Rapor sonucu, İstanbul’da olası bir deprem korkusunun hiç de yersiz olmadığını ortaya koydu. Le Suroit araştırmasının sonucuna göre, Marmara Denizi’nin dibinde onlarca kilometre uzanan fayın hattının tek parça, tek hat halinde, kıvrımlı iki fay olduğu kesinleşti.
MARMARA İÇİNDE İKİ FAY HATTI TESPİT EDİLDİ
Prof. Xavier Le Pichon başkanlığında yürütülen, Prof. Dr. Celal Sengör, Doç. Dr. Emin Demirbag ve Prof. Dr. Naci Görür’ün de katıldığı araştırma, 12 bilim adamı tarafından gerçekleştirdi. Bu çalışmaya göre, Marmara içinde tek hat halinde iki fay hattı tespit edildi. İlki Körfez’den çıkıp Çınarcık’ın kuzeyinden Büyükçekmece – Yeşilköy açıklarına kadar geliyor. İkincisi ise, Büyükçekmece’den başlıyor ve Mürefte’ye kadar devam ediyor.
İMRALI FAYI EN CANLI BÖLÜMLERDEN BİRİ
Araştırmada, bu fayın “yıkıcı” ve “aktif” olduğu belirtiliyor. Marmara fayının özellikle de İmralı fayı en canlı bölümlerden biri olduğu tespit edilirken, Marmara’nin batısında Çınarcık’a kadar uzanan fay uzunluğunun tam 110 kilometre, ikinci fayın ise 85 kilometre uzunluğunda olduğu ve her iki fayında aktif olduğu belirtildi.
7 VEYA 7'DEN BÜYÜK DEPREM OLACAK
Marmara’da oluşacak depremin, ya tek ya da iki kırılma seklinde gerçekleşecebileceğini belirten uzmanlara göre, tek kırılma durumunda depremin büyüklüğü Richter Ölçeği’ne göre 8′e yakın, fayın iki parçada kırılması durumunda ise en az 7 veya 7′den biraz büyük bir deprem olacak.
YEŞİLKÖY ÇEVRESİNDE SIKIŞMA
Fransiz Le Suroit gemisinin Marmara’da yaptığı araştırmaya katılan uzmanlar, Marmara Denizi’ndeki çukurlukları da meydana getirdiği belirlenen bu uzun fayın Kuzey Anadolu Fayı’nın devamı olduğu konusunda ayni görüşteler.

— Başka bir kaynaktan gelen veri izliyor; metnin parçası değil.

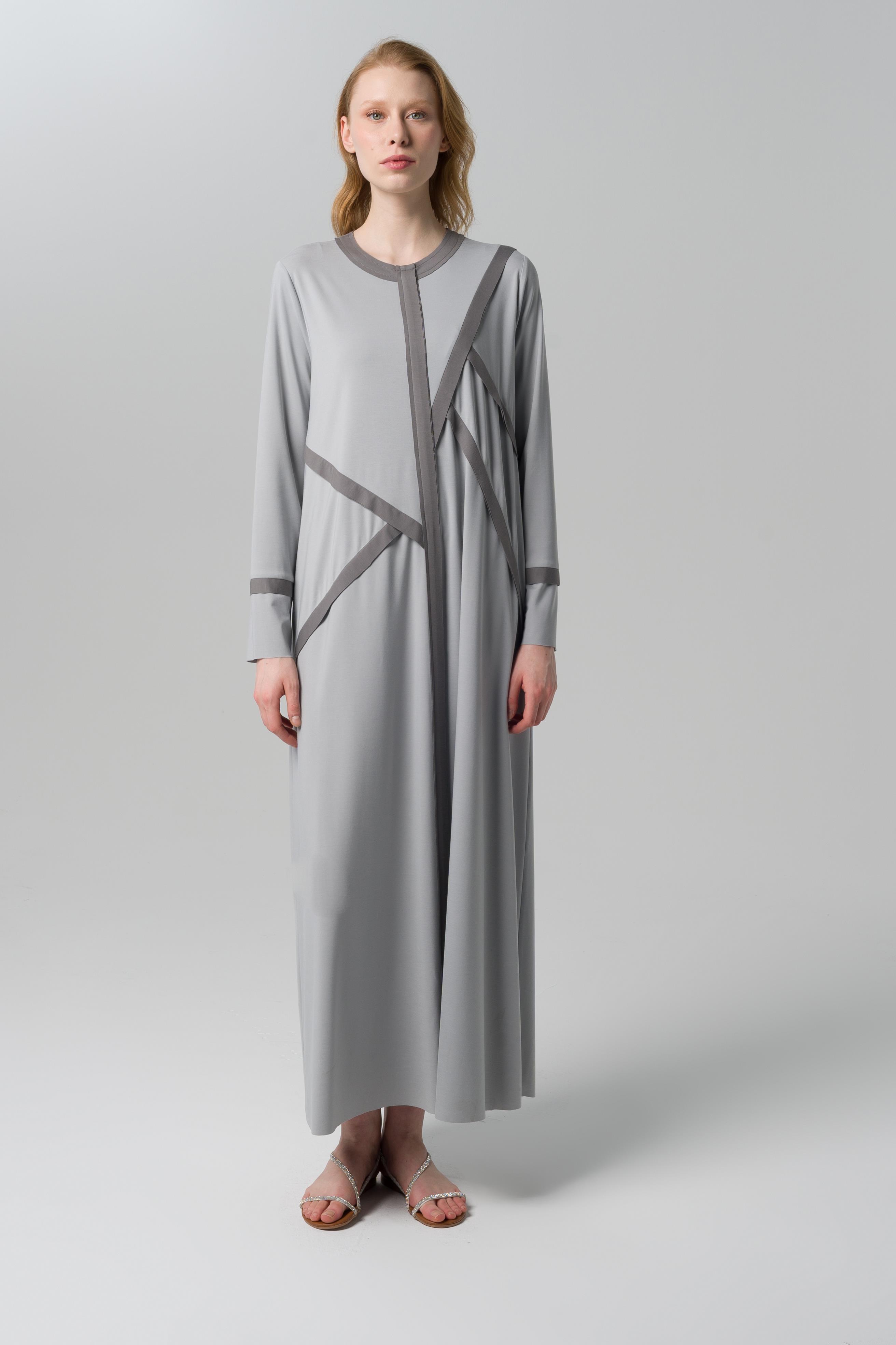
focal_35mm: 57
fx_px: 2128
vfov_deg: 35.1
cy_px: 672
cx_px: 448
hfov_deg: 23.8
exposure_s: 1/160
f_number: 11
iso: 100
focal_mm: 38.3
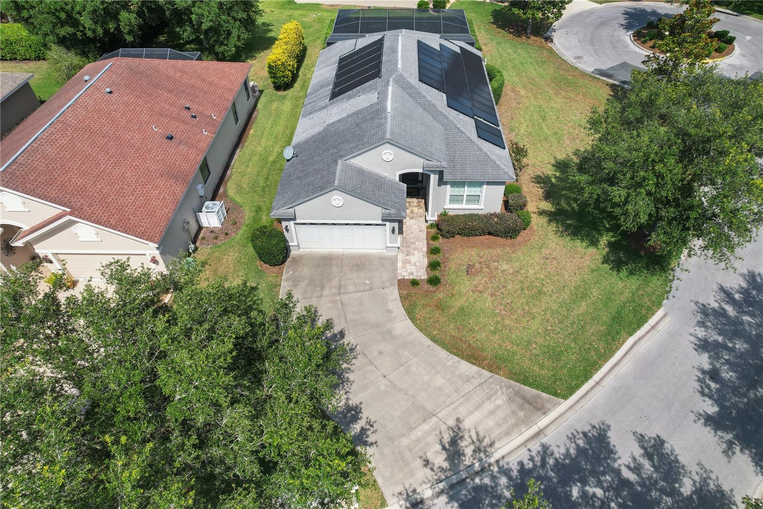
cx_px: 382
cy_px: 254
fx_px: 466
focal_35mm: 22
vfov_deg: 57.2
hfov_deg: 78.6
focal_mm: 8.38
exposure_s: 1/2000
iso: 120
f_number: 2.8
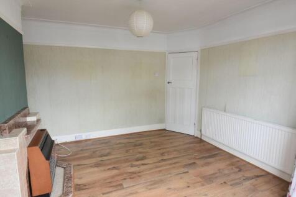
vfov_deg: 59.5
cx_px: 148
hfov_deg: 81.2
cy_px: 98
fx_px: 173
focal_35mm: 21
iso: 800
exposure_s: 1/100
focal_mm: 14
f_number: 5
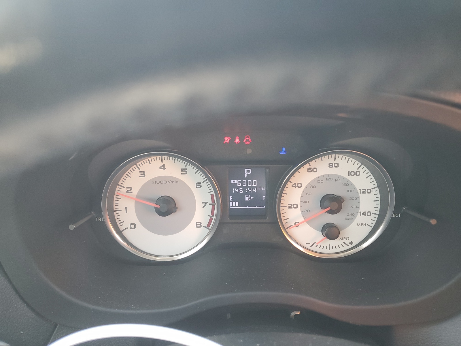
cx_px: 230
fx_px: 346
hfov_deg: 67.3
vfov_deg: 53.1
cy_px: 173
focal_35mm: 26
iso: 68
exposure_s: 1/120
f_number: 1.5
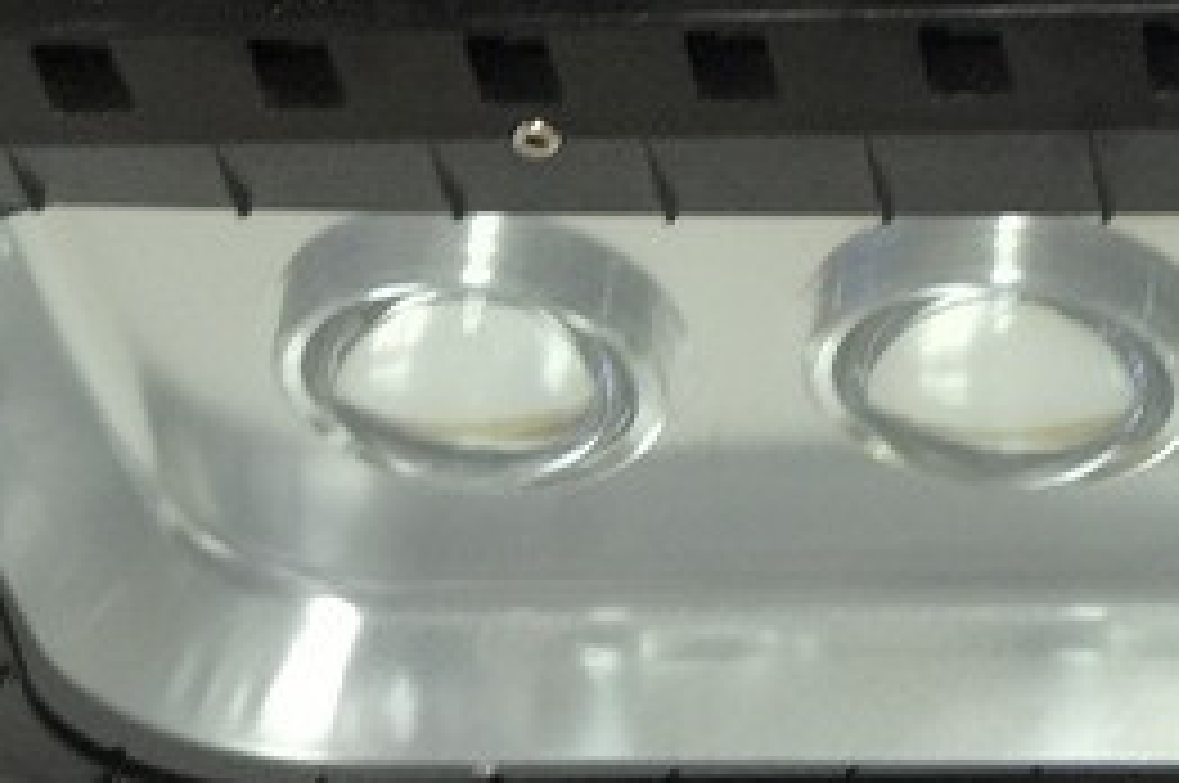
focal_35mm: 174
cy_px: 212
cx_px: 1296
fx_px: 5691
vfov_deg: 7.9
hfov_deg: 11.7
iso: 64
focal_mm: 6.6
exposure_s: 1/50
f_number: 2.8
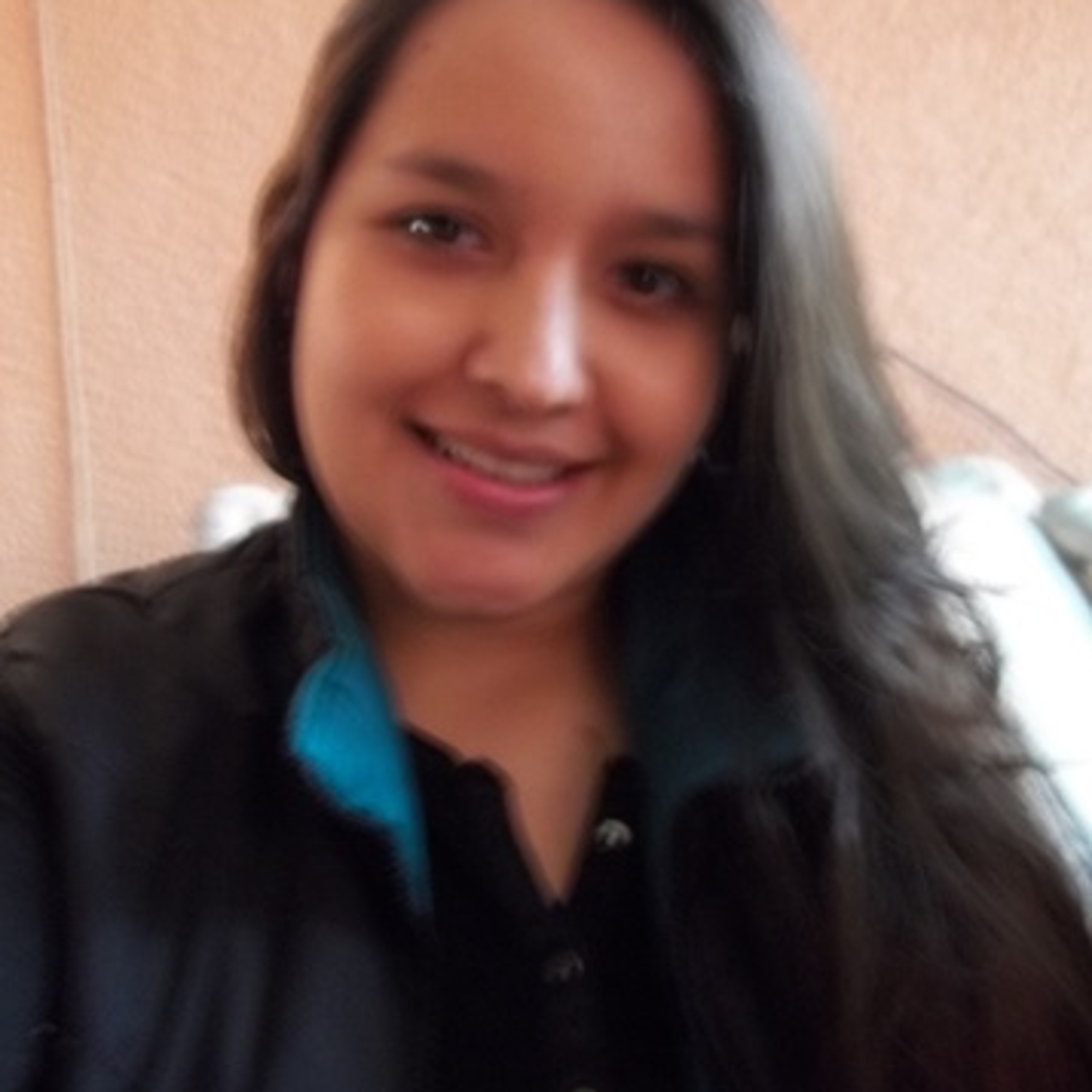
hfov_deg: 43.9
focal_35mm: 38
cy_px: 379
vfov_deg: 43.3
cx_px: 544
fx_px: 1356
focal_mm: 5.7
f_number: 2.9
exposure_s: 1/8
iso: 247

Bu fay hattında, özellikle Yeşilköy çevresinde sıkışma olduğu belirtiliyor.
Le Suroit gemisiyle yapılan incelemelerden sonra hazırlanan raporu değerlendiren İTÜ Avrasya Yer Bilimleri Enstitüsü Müdür Yardımcısı Prof. Dr.Okan Tüysüz: “Marmara içinde tek hat halinde iki fay görülüyor. İlki Körfez’den çıkıp Çınarcık’ın kuzeyinden Büyükçekmece – Yesilköy açıklarına geliyor. İkincisi Büyükçekmece’den başlıyor, Mürefte’ye kadar devam ediyor. Tahmin edilenden uzun. Faylar riskli, ciddi sorun var. Doğudaki fay en son Adalar’dan itibaren 1894′te, batıdaki 1766′da Mürefte’de kırılmış. 110 kilometre uzunluk ciddi risktir. Gölcük fayı 130 kilometre, 7.4 büyüklüğünde deprem üretti. Düzce 45 kilometre, 7.1 büyüklüğünde deprem üretti.”
KIRILMALAR ŞİDDETLİ OLACAK
Bu araştırmada görev alan uzmanlar, olası bir İstanbul depremiyle ilgili son zamanlarda yapılan açıklamaların gerçeği yansıtmadığını, özellikle de Prof.Dr. Aykut Barka’nın öne sürdüğü gibi, kırılmaların birden fazla olmadığını, Marmara fayında iki kırılma olacağını belirtiyor ve bu nedenle kırılmaların şiddetli olacağını söylüyor.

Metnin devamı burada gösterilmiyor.